Gaza Strip beset by rain, flooding

40,000 forced to flee homes

Palestinian rescue members evacuate residents using a fishing boat following heavy rains in Gaza City, Saturday, Dec. 14, 2013. Rescue workers evacuated more than 5,000 Gaza Strip residents from homes flooded by four days of heavy rain, using fishing boats and heavy construction equipment to pluck some of those trapped from upper floors, an official said Saturday. (AP Photo/Khalil Hamra)

Palestinian rescue members evacuate residents using a fishing boat following heavy rains in Gaza City, Saturday, Dec. 14, 2013. Rescue workers evacuated more than 5,000 Gaza Strip residents from homes flooded by four days of heavy rain, using fishing boats and heavy construction equipment to pluck some of those trapped from upper floors, an official said Saturday. (AP Photo/Khalil Hamra)

Sunday, December 15, 2013

GAZA CITY, Gaza Strip - Flooding from heavy rains has forced 40,000 Gaza Strip residents from their homes, including more than 5,000 who were evacuated by rescue workers using boats and heavy construction equipment, officials said Saturday.

The downpour began late Wednesday and was part of a storm that covered Jerusalem and some of the West Bank with a thick blanket of snow. Even parts of Gaza, a coastal territory with a milder climate, saw snow for the first time in years.

In Israel, 28,000 homes were without power Saturday, including thousands in Jerusalem.
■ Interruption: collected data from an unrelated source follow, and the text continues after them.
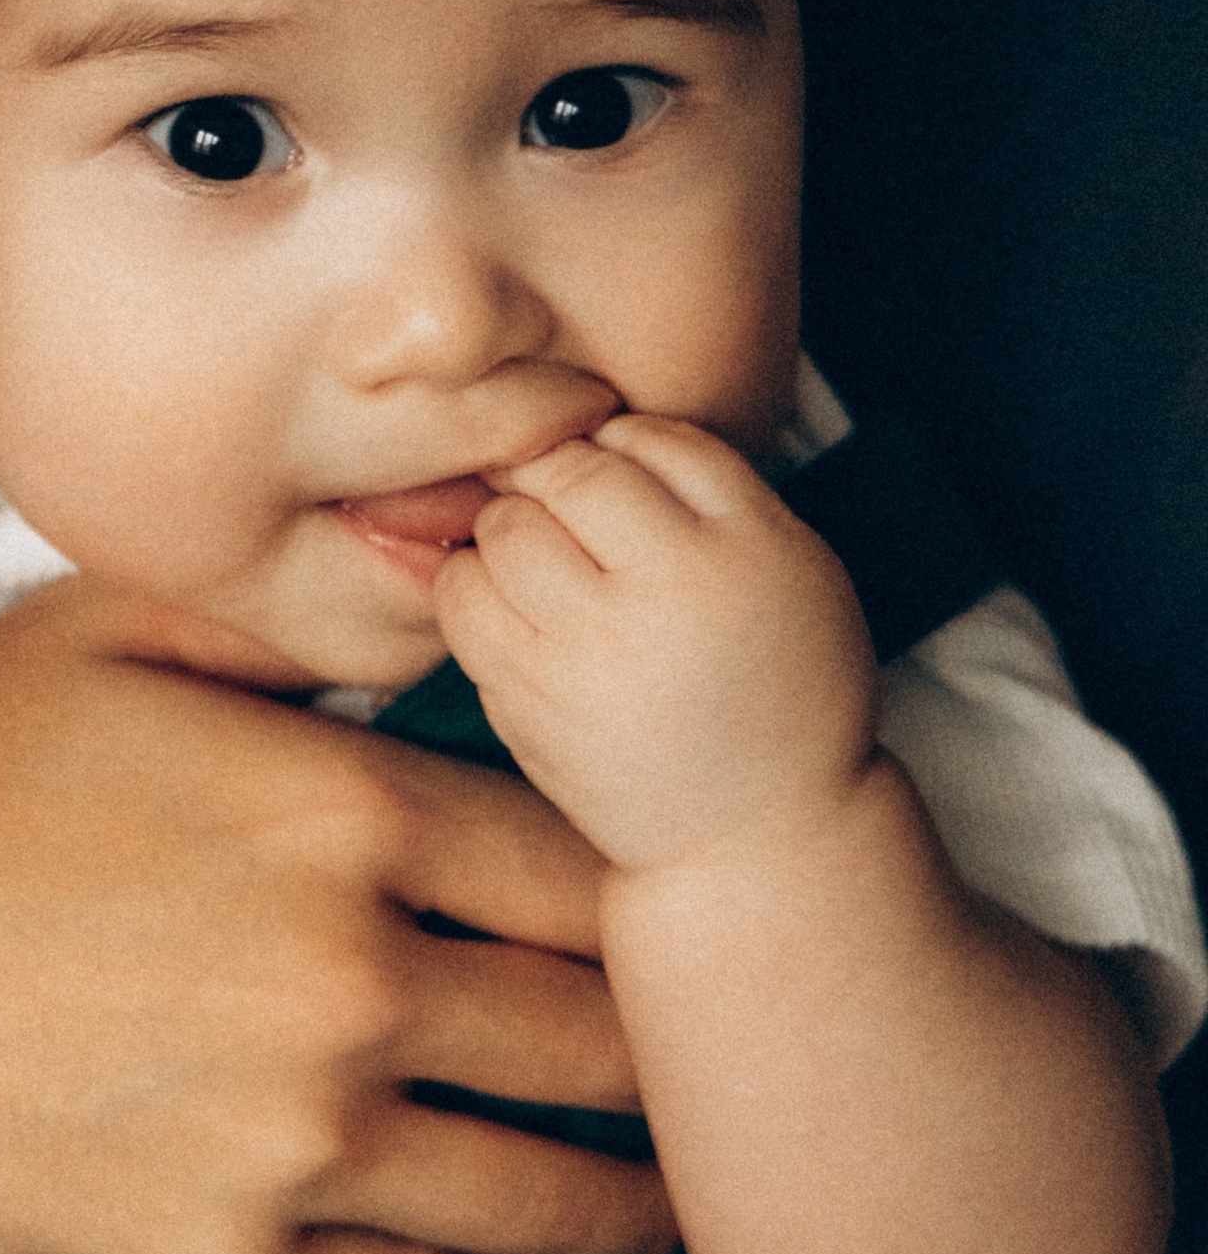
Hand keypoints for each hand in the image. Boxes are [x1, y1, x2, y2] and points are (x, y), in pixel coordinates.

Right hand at [0, 575, 673, 1253]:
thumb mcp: (114, 626)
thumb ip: (300, 618)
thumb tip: (454, 589)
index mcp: (343, 815)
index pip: (593, 872)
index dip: (662, 890)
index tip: (693, 906)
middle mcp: (349, 986)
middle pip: (604, 1038)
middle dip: (676, 1048)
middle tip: (729, 1059)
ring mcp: (295, 1145)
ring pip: (550, 1192)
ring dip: (634, 1197)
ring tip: (676, 1195)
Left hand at [437, 414, 877, 878]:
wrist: (755, 833)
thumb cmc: (779, 681)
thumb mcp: (790, 562)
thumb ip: (708, 481)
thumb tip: (592, 419)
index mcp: (737, 556)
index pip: (635, 446)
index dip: (605, 444)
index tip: (604, 467)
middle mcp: (656, 605)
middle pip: (559, 481)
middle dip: (550, 480)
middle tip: (567, 512)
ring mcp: (581, 663)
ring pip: (499, 534)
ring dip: (509, 531)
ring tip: (547, 565)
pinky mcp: (527, 710)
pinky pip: (463, 606)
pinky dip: (475, 590)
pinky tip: (521, 614)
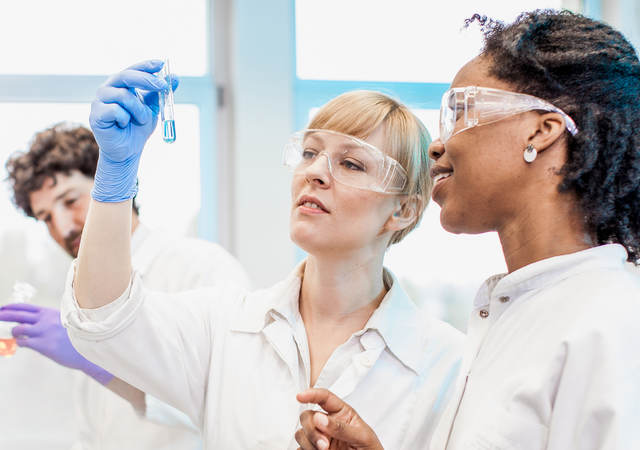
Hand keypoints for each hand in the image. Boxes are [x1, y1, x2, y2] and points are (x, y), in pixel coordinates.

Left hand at [0, 304, 112, 384]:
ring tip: (15, 336)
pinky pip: (23, 342)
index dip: (11, 307)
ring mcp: (43, 332)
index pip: (25, 307)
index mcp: (50, 313)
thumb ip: (48, 321)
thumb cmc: (77, 336)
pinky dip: (20, 343)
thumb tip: (30, 324)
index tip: (2, 308)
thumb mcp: (64, 322)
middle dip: (3, 315)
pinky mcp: (43, 345)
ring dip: (14, 332)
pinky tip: (23, 344)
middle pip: (17, 315)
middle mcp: (45, 320)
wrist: (89, 347)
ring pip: (18, 329)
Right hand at [89, 59, 177, 201]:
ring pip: (124, 96)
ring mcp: (100, 101)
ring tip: (140, 120)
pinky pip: (115, 111)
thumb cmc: (138, 128)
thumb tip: (175, 76)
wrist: (128, 151)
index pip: (133, 69)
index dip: (147, 65)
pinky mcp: (95, 115)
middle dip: (147, 80)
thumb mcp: (152, 108)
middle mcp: (108, 89)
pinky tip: (123, 125)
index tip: (162, 64)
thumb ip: (160, 93)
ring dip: (139, 110)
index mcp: (121, 85)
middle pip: (126, 76)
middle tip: (162, 86)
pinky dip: (125, 119)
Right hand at [295, 388, 382, 449]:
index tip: (300, 396)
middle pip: (307, 416)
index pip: (324, 398)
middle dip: (311, 430)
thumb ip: (341, 427)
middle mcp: (327, 423)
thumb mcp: (362, 437)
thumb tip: (320, 419)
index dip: (311, 394)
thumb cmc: (370, 449)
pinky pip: (300, 448)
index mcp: (341, 413)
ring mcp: (320, 437)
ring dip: (308, 442)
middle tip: (324, 445)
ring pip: (301, 433)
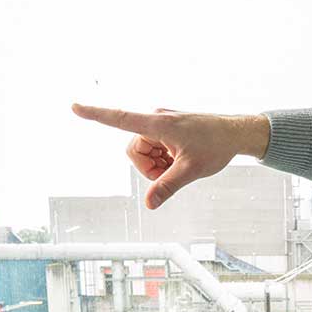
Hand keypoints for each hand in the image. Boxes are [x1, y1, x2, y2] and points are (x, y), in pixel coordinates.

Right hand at [70, 105, 270, 209]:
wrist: (236, 134)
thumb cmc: (216, 147)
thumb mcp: (191, 171)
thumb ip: (168, 187)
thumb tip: (149, 205)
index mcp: (158, 123)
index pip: (120, 119)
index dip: (96, 114)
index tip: (75, 107)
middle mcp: (156, 119)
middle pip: (134, 150)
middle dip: (148, 167)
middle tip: (170, 173)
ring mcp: (161, 123)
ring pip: (144, 152)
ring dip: (157, 165)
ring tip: (180, 165)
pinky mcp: (166, 128)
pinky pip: (154, 148)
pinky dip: (163, 160)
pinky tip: (181, 160)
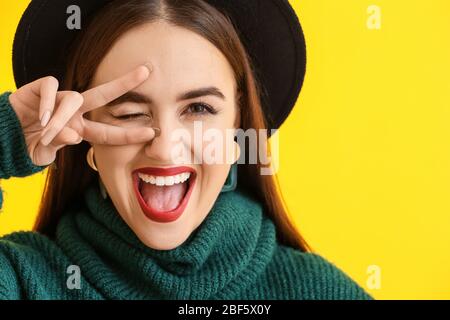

In the low-lying areas of Gaza, rising water flooded streets and homes. One of the hardest-hit areas was Nafak Street in Gaza City’s Sheik Radwan neighborhood, close to a rainwater reservoir.

Said Halawa, a city resident, said the reservoir overflowed Wednesday evening. By Thursday, water had poured into the ground floor of his two-story home where he and 41 members of his extended family live, Halawa said.

The family called for help and was evacuated by boat from the upper floor. Halawa said he and his family were taken to a makeshift shelter in a neighborhood school.

“We got some assistance, some blankets and some food, but I didn’t save any of my belongings,” said the 52-year-old taxi driver.

Elsewhere on Nafak Street, local TV showed a rescuer standing on the shoulders of another man in a boat as they tried to reach people in a third-floor apartment. In all, about 5,250 people were rescued from flooded homes, said Mohammed al-Madaina of Gaza’s Civil Defense Department.

Another hard-hit area was the refugee camp of Jebaliya in northern Gaza.

“Large swaths of northern Gaza are a disaster area with water as far as the eye can see,” Chris Gunness, a spokesman for the main United Nations aid agency for Gaza refugees, wrote in an email to reporters.

The agency evacuated hundreds of families to U.N. facilities and distributed 5,000 liters of fuel to pumping stations, he said.

Housing Minister Yousef Jhariz, who headed the government’s crisis team, said the flooding forced about 40,000 people out of their homes. He said the storm caused at least $64 million in damage.

The storm hit Gaza at a time when it is buckling under widespread fuel shortages and rolling power cuts as a result of a tightened border blockade by neighboring Egypt.

Both Israel and Egypt have restricted access to Gaza since the Islamic militant group Hamas seized the territory in 2007. During, the summer, Egypt’s military intensified the blockade after ousting Islamist President Mohammed Morsi, a Hamas ally.

Gunness wrote that once the storm is over, “the world community needs to bring effective pressure to end the blockade of Gaza.”

Gaza residents “must be freed from these man-made constraints to deal with the impact of a natural calamity such as this,” he said.

Israel sent emergency aid to Gaza at the request of the U.N., said Maj. Guy Inbar, a military official. That included four water pumps and diesel fuel for heating.

Jerusalem, meanwhile, was crippled by snow for a third day Saturday.

Highways leading in and out of the city were shut down, and residents were advised to stay off the roads.

“We are in an exceptional event that Jerusalem has never seen,” said Defense Minister Moshe Ya’alon.

Sietvanit Tzirnishki was in a crowded train headed from Jerusalem to snow-free Tel Aviv, Israel’s coastal metropolis.

“I’ve been stuck here in Jerusalem for two days at my sister’s apartment that did not have electricity,” she said. “We have been going from one apartment to the other to get some heat and some food, and I’m glad to get back to Tel Aviv now.” Information for this article was contributed by Josef Federman of The Associated Press.